Start of Collected data

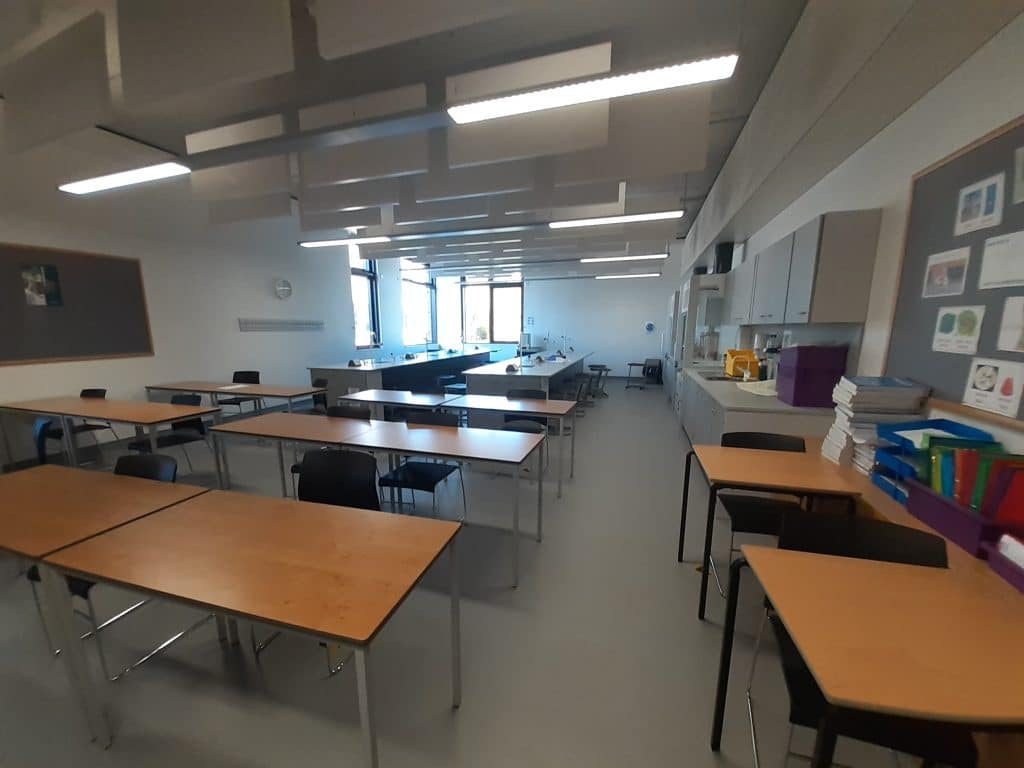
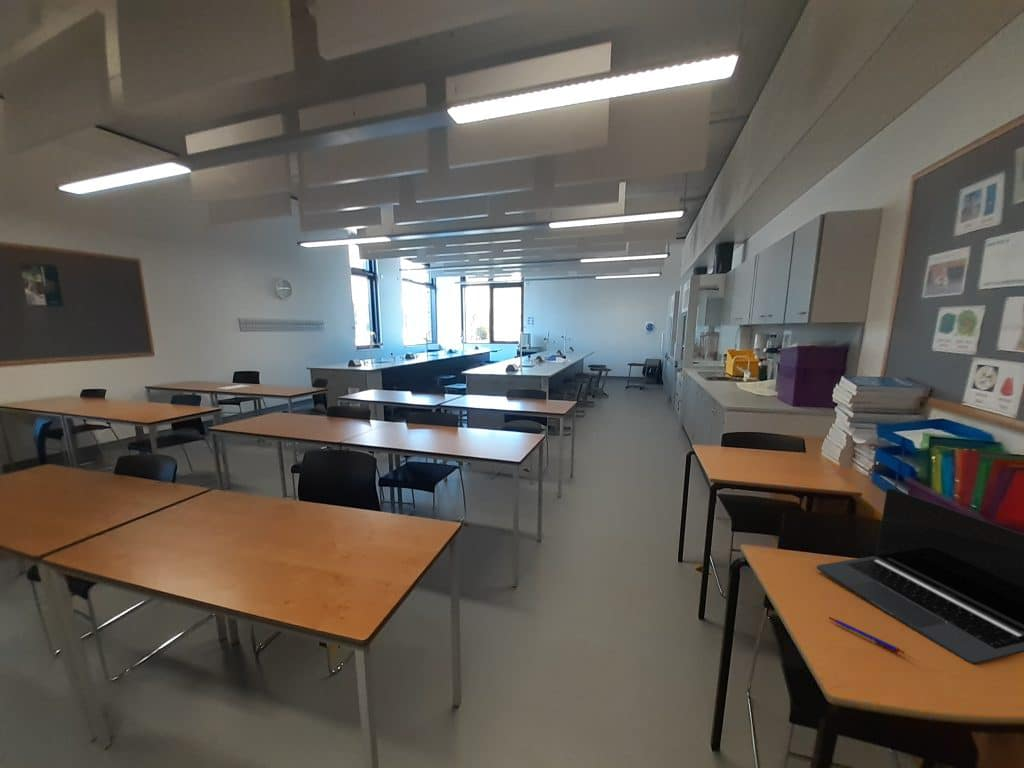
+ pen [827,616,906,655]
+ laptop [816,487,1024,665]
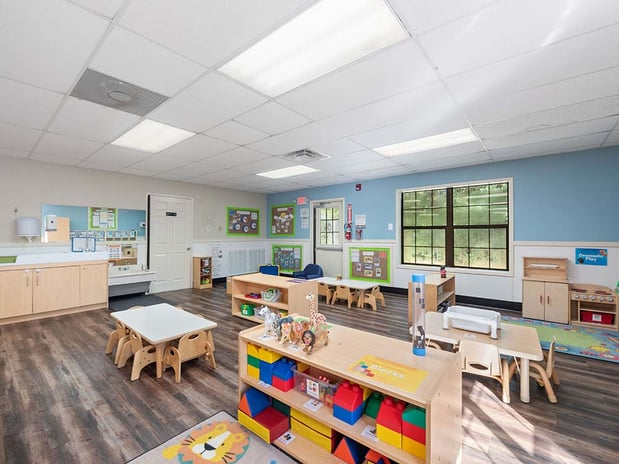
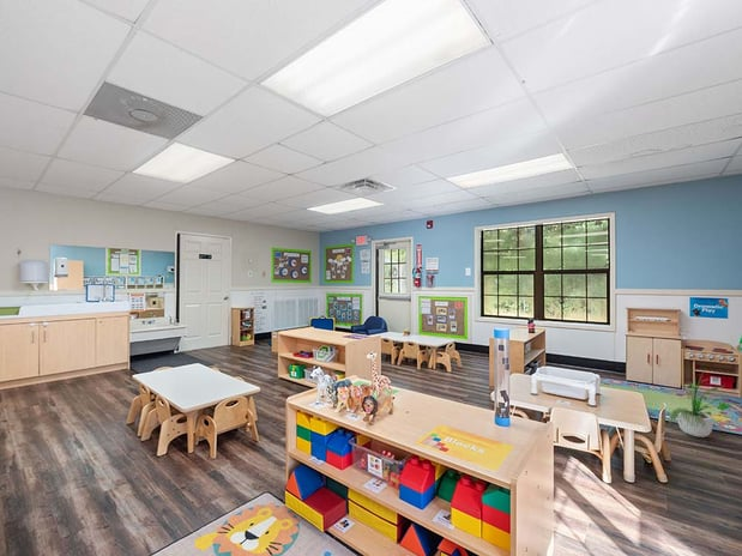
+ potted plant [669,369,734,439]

End of Collected data

## Try it:
An unchanged copy of the data, images excluded, is all that should be given.

## Result for this exercise:
+ pen [827,616,906,655]
+ laptop [816,487,1024,665]
+ potted plant [669,369,734,439]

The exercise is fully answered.